"never forget to be patient with yourself, that some sacrifices are better then others and to be happy now that the "why" of the gospel will uplift you and that your Heavenly Father loves you."
-president dieter f. uchtdorf

Saturday, January 7, 2012

confession #6

i compare compare and compare. oh man do i compare. i compare myself to everything and everyone. i look at blogs and website and pintrest and i think i should be this.... or i should do this or be like that or i need to do that. i do it so much that most of the time i do not even know who "suzie"is. what do i like? who am i? i get so overwhelmed with things that i don't know sometimes.
there are days when i feel good with my life, with where i am and how i live and then i get on line and bam i feel inferior and lacking. i feel like i need my life to be a certain way.... the way i see it on the blogs in others lives. i see it in their writings that i am not even that good at writing so i should stop right now. I see it in their photography and know that i am not even close to being that good of a photographer so i should quit. i compare myself to the clothes they wear and the way they dress their kids. ahhh.
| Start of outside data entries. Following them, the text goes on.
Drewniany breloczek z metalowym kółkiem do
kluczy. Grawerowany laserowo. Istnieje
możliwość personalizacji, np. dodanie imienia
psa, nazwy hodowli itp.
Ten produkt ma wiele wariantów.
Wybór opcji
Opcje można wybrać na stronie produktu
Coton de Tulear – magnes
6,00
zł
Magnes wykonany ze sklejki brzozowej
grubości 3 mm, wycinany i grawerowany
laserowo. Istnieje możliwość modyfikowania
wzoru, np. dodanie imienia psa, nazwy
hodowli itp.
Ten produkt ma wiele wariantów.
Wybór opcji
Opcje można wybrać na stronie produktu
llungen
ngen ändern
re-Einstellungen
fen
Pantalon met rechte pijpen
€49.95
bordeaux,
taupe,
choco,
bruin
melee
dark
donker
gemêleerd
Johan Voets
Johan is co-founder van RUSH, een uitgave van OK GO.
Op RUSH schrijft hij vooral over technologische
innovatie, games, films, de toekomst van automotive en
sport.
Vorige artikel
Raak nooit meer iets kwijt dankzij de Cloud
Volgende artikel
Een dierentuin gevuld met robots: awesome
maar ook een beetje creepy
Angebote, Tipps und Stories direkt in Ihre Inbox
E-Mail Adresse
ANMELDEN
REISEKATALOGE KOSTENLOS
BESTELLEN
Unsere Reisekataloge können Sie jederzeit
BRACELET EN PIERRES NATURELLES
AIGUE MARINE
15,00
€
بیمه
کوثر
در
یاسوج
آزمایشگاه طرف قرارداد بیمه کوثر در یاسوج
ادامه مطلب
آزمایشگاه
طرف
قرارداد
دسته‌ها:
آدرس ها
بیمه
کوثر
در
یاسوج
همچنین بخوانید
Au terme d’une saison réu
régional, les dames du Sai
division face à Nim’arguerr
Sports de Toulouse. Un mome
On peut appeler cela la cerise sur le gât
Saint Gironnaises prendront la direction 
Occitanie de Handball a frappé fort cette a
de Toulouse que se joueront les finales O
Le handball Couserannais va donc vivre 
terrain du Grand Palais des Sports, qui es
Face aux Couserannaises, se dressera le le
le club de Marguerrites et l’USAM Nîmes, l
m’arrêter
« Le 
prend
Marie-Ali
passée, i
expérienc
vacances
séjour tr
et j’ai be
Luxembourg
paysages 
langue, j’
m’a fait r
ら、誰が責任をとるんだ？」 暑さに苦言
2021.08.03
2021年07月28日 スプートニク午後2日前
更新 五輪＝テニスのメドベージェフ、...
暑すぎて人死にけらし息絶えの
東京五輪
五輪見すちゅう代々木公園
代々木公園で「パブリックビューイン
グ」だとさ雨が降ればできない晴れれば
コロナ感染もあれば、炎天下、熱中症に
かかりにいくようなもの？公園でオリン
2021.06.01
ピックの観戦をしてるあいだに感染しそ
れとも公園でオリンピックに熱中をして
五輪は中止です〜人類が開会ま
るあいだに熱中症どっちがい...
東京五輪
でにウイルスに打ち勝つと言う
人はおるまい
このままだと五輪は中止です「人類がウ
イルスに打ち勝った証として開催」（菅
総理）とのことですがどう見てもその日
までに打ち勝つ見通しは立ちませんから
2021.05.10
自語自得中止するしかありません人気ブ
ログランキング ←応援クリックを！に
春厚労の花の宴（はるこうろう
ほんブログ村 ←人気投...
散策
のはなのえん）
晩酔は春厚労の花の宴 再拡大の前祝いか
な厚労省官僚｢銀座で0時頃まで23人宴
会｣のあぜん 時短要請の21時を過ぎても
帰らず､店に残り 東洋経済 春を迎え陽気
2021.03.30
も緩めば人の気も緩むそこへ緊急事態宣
I think my kids are pretty darn cute even though they do not wear baby gap all the time and most of their clothes are hand me downs. I don't wear designer clothes or even cute clothes for that matter. my hair is a ragged mess that i almost always put in a ponytail, so i am not someone people see and think "wow she is living the life."
who says living the life has to be like that? apparently i think so. i get down on myself because my apartment is not decorated cute and there is nothing cute about my apartment. why can't i just be happy with they way my life is? i am not going to be able to change it. i can't be anything more then what i am. and what is wrong with the way i am? Nothing. i don't have to have the cutest clothes, or the cutest house or the perfect life to be happy. i just need to live the gospel and enjoy what i have.... why is that so hard to do?? We should all be happy with ourselves just the way we are and not feel like we need to be someone else.... i am going to try really hard this year to be just "ME"

1 comment:

  1. Amen! I feel the same way and have the same goal for this year. Good luck Suz!